RUANGPOJOK.COM – Kejaksaan Negeri Cianjur mengungkap dugaan korupsi pemberian fasilitas kredit pada salah satu bank BUMN di Cianjur. Penyidik telah menetapkan dua orang sebagai tersangka.
Kedua tersangka yakni JH, pejabat bank, dan SH, pihak ketiga. Saat ini, keduanya ditahan di Lapas Cianjur hingga 8 September 2026.
Kasi Pidsus Kejari Cianjur, Sri Wulandari, S.H., M.H., mengatakan belum ada tersangka baru dalam perkara tersebut. Menurut dia, penyidik masih mendalami perkara tersebut.
“Untuk saat ini belum ada,” kata Sri saat dikonfirmasi di kantornya, Senin, 24 Agustus 2026.
Perkara tersebut terungkap setelah penyidik memeriksa sekitar 47 saksi. Dari pemeriksaan itu, penyidik kemudian mengantongi alat bukti yang cukup untuk menetapkan JH dan SH sebagai tersangka.
Dalam perkara ini, penyidik menduga JH dan SH bekerja sama menyalurkan kredit kepada 62 debitur. Dari jumlah tersebut, sebagian debitur disebut tidak memiliki usaha.
Modus tersebut bermula ketika JH meminta bantuan SH untuk mencari orang yang bersedia mengajukan pinjaman. Keduanya kemudian bekerja sama mencari calon debitur.
“Pertemuan antara JH dan SH ini dimulai pada 2021. Kemudian mereka bekerja sama mencari debitur,” ujar Sri.
Selanjutnya, sebanyak 62 orang dikumpulkan sebagai debitur. Namun, proses verifikasi dan pemeriksaan kelayakan kredit diduga tidak dilakukan sebagaimana mestinya.
Dalam proses tersebut, penyidik menemukan dugaan rekayasa terhadap usaha, kapasitas usaha, hingga jaminan calon debitur.
Selain itu, JH diduga tidak selalu melakukan verifikasi lapangan.

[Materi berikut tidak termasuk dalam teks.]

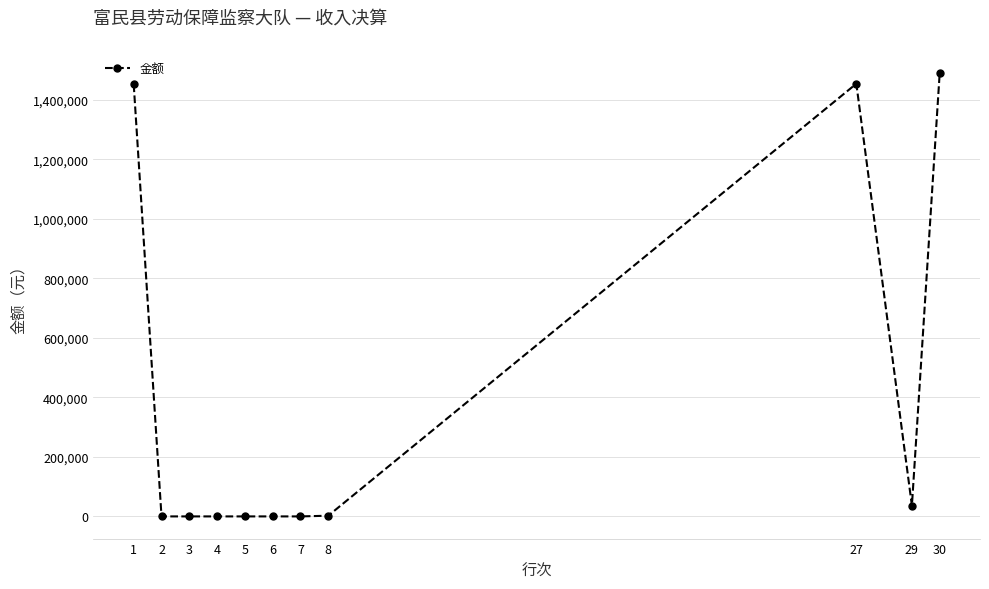

What is the sum of all values?

4434138.1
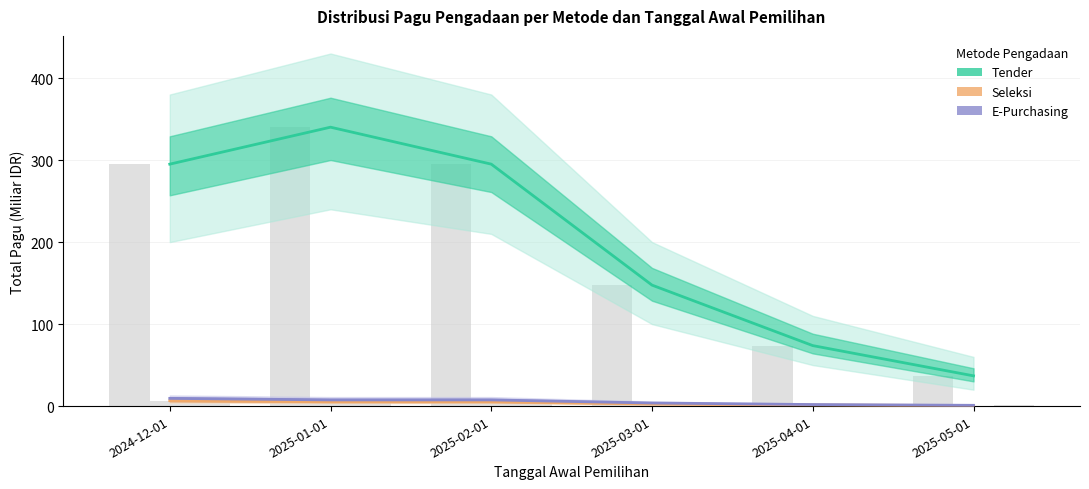

What is the label of the 6th bar from the right?

2024-12-01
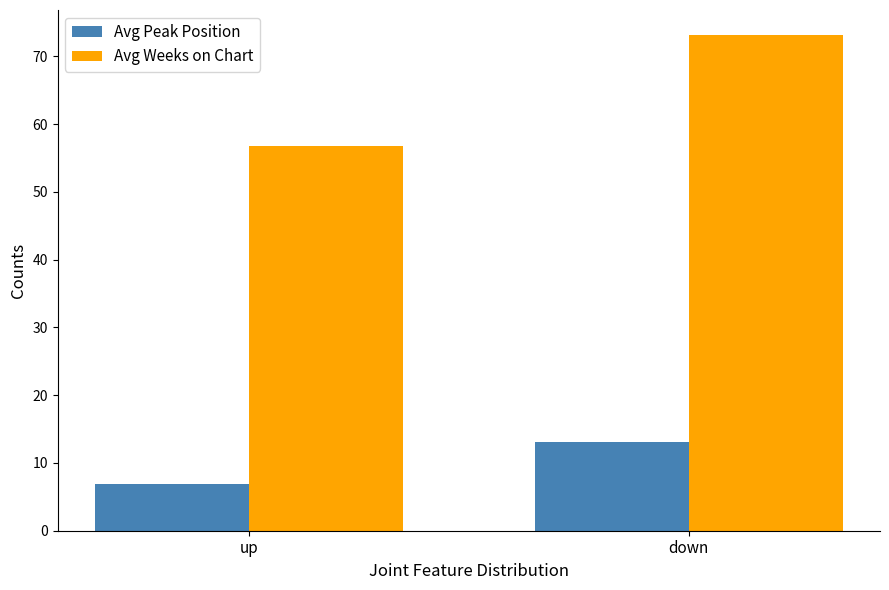

The Avg Peak Position series shows 9.7 at up. True or false?

False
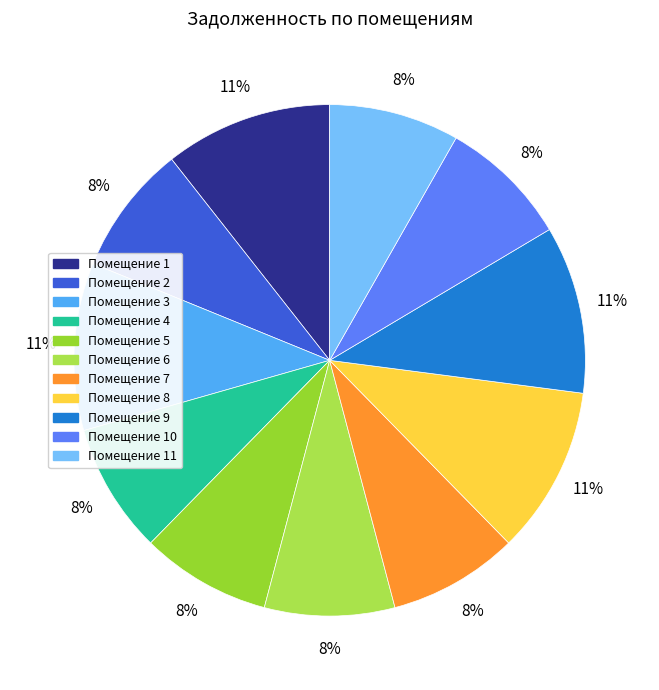

Count the number of slices in the pie.

11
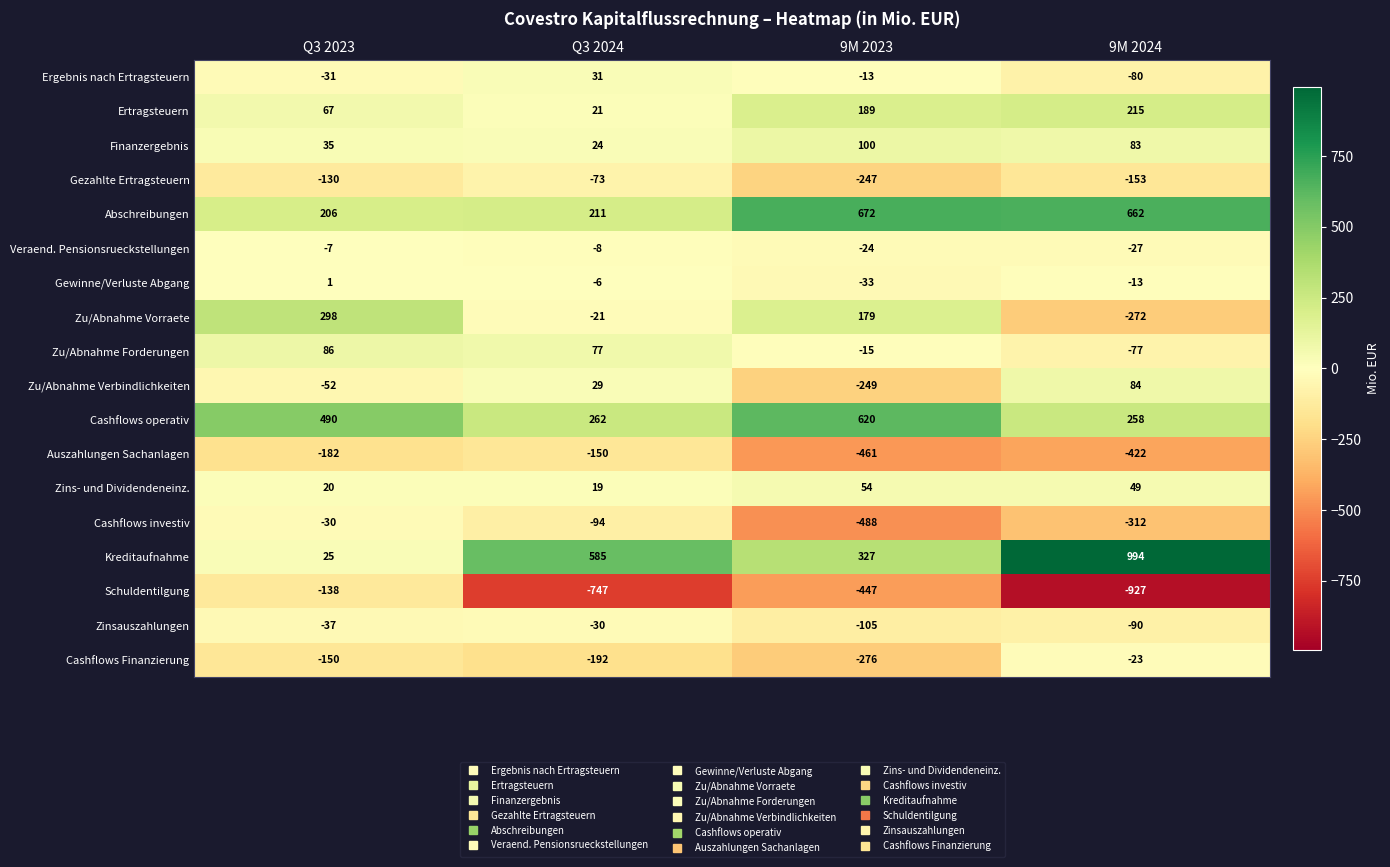

Which category has the lowest value across all series?

9M 2024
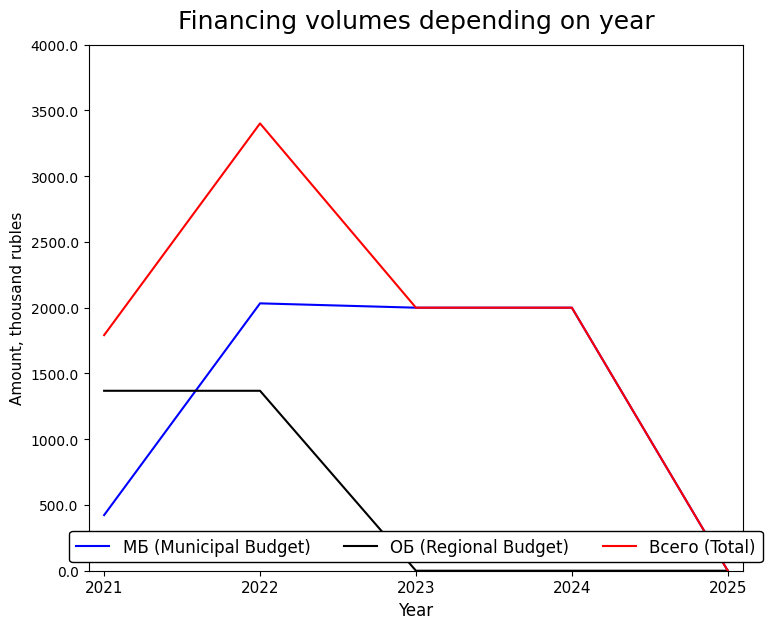

Between which two adjacent categories do МБ (Municipal Budget) and ОБ (Regional Budget) first intersect?

2021 and 2022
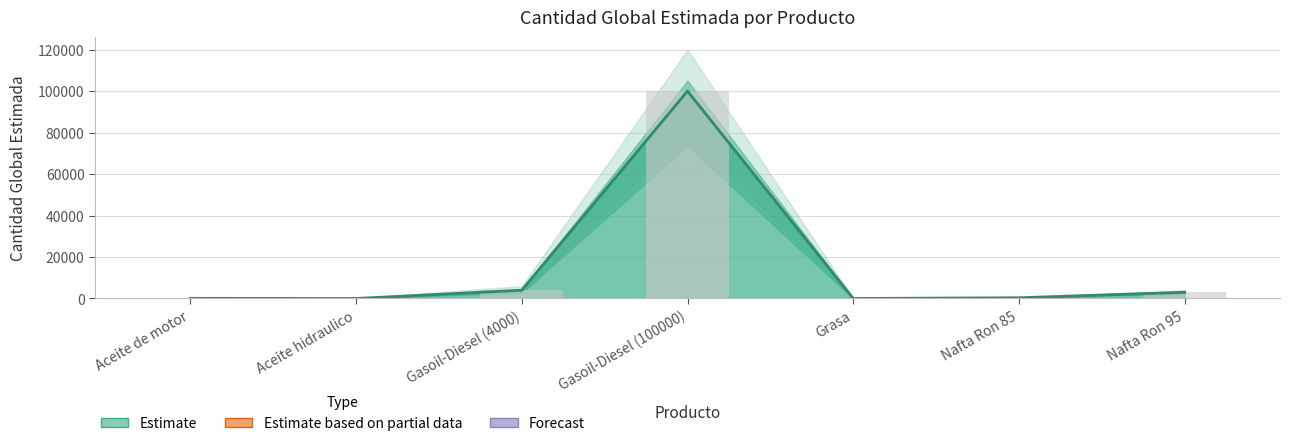

Reading left to right, what are all the values shown in this chart?

71	2	4000	100000	3	350	3000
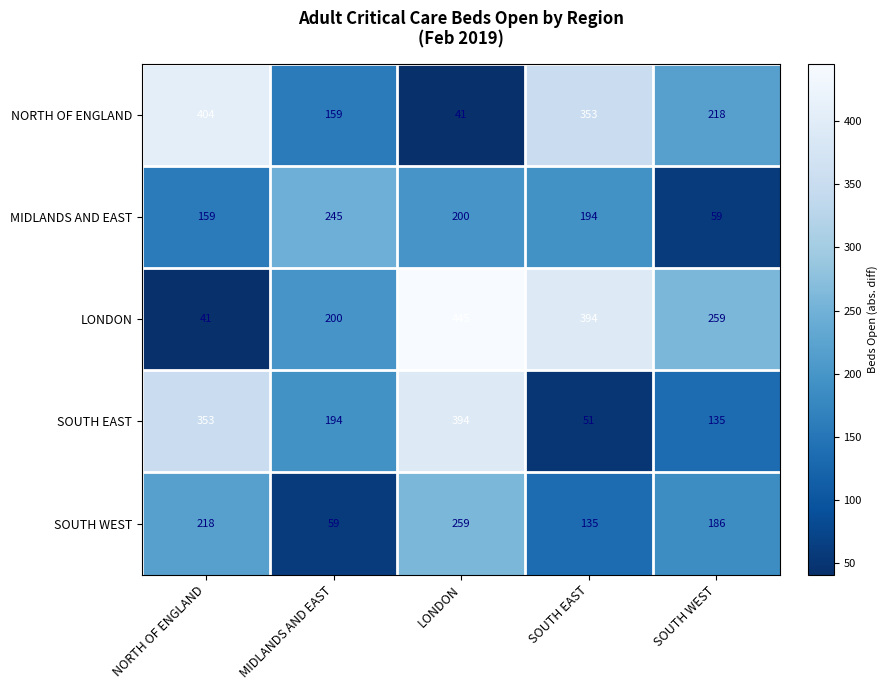

Which series has the largest total across all categories?

LONDON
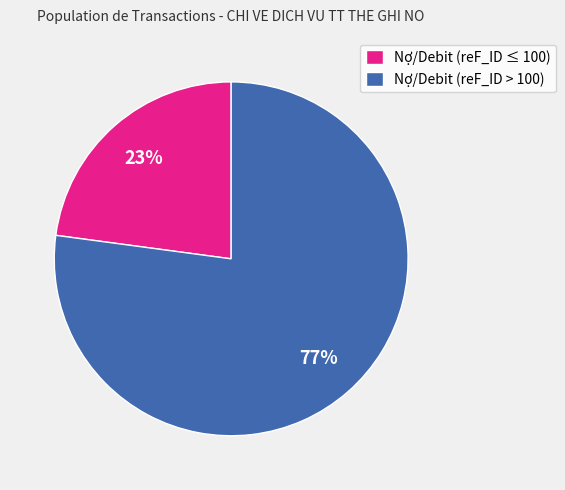

Do Nợ/Debit (reF_ID > 100) and Nợ/Debit (reF_ID ≤ 100) together represent more than half of the pie?

Yes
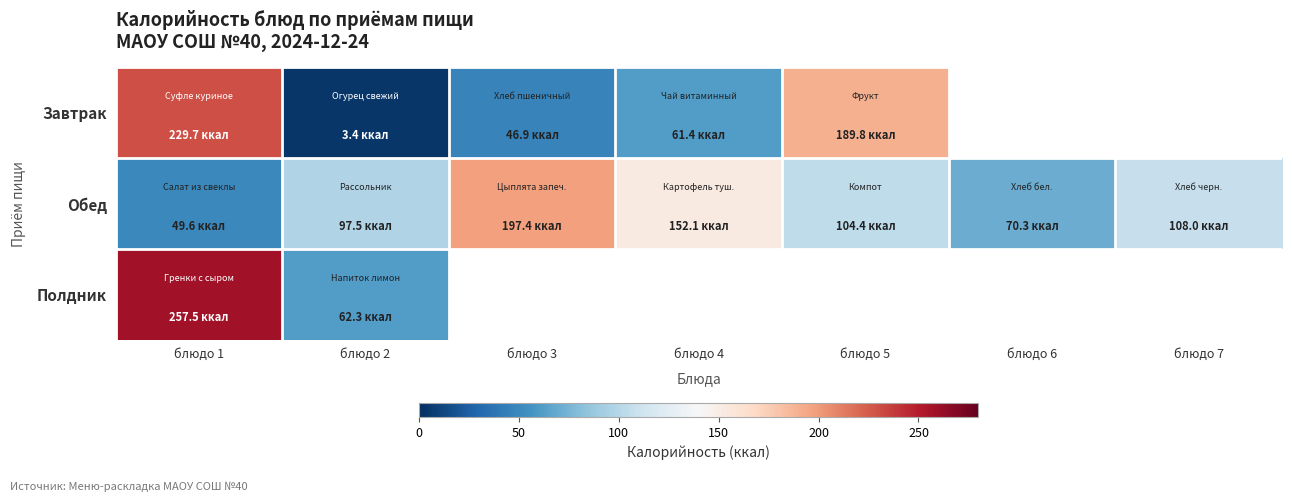

Rank the categories by Обед value from highest to lowest.

блюдо 3, блюдо 4, блюдо 7, блюдо 5, блюдо 2, блюдо 6, блюдо 1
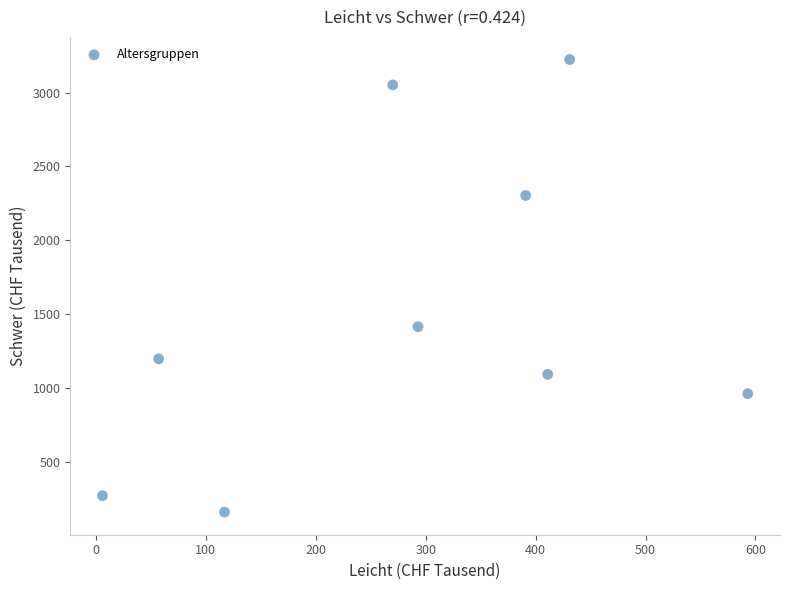

What Y value in the scatter plot is closest to 1691?

1414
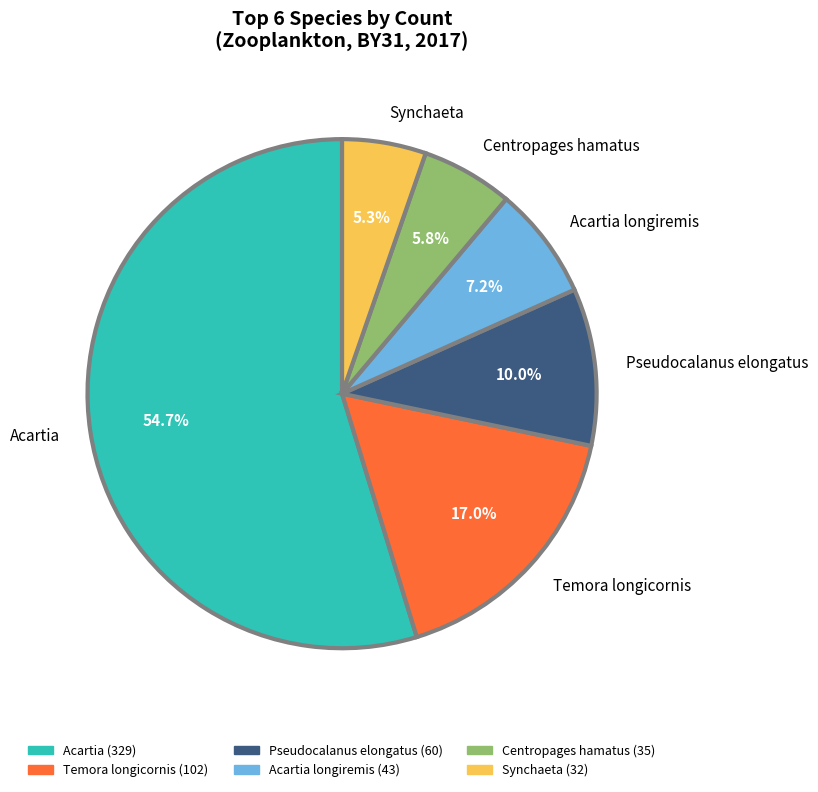

Between Temora longicornis and Acartia longiremis, which is larger?

Temora longicornis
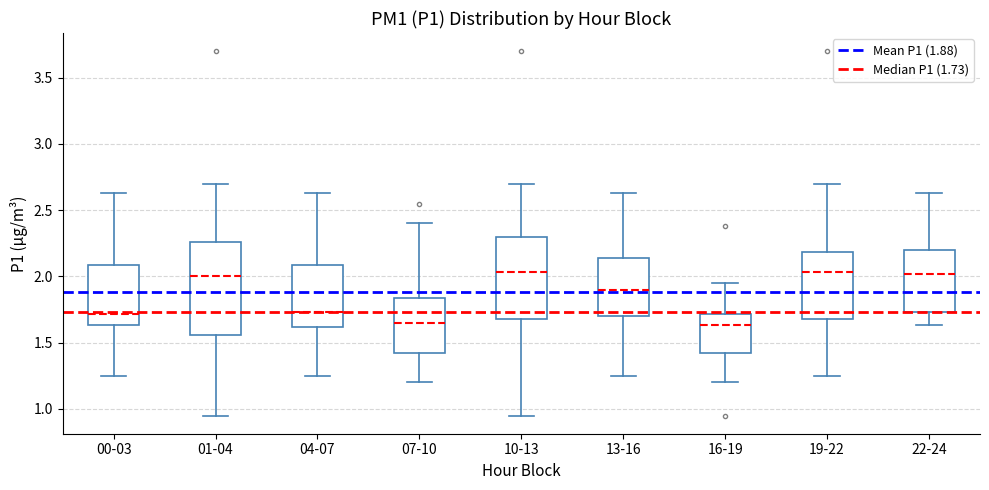

Where does the median line of the box for 13-16 sit on the y-axis? The values are not printed on the chart, so give them approximately, as read against the axis.

1.90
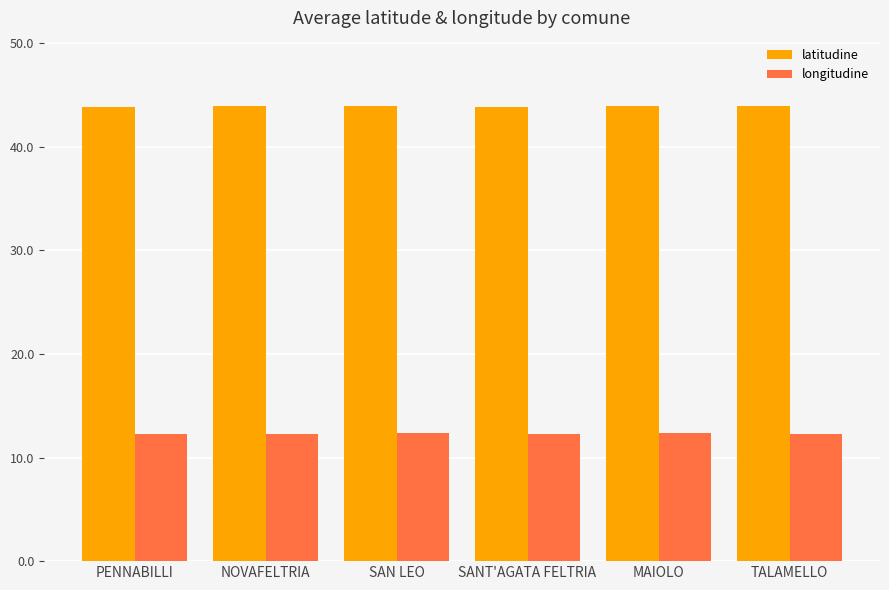

The value of latitudine at SANT'AGATA FELTRIA is 18.1. True or false?

False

Ketika pemeriksaan lapangan dilakukan, penyidik menduga proses tersebut turut direkayasa.
Salah satu caranya dengan menggunakan foto lahan atau sawah sebagai dokumentasi untuk memenuhi persyaratan pengajuan kredit.
“Kalau tidak ada jaminan seperti rumah atau lainnya, mereka bisa memotret sawah atau tanah,” katanya.
Dugaan penyimpangan tersebut salah satunya berkaitan dengan fasilitas Kredit Usaha Rakyat atau KUR. Setelah kredit cair, SH diduga mengambil alih buku tabungan dan kartu ATM milik debitur.
Bahkan, nomor PIN rekening diduga diberikan kepada SH. Selanjutnya, dana kredit tersebut diduga digunakan untuk kepentingan pribadi.
“Ketika uangnya cair, buku tabungan, ATM, berikut nomor PIN diminta oleh SH. Kemudian uangnya bermuara ke SH,” ujar Sri.
Sebagai imbalan, para debitur disebut menerima sejumlah uang setelah kredit mereka cair. Besaran imbalan tersebut berbeda-beda, bergantung pada nilai kredit yang diperoleh.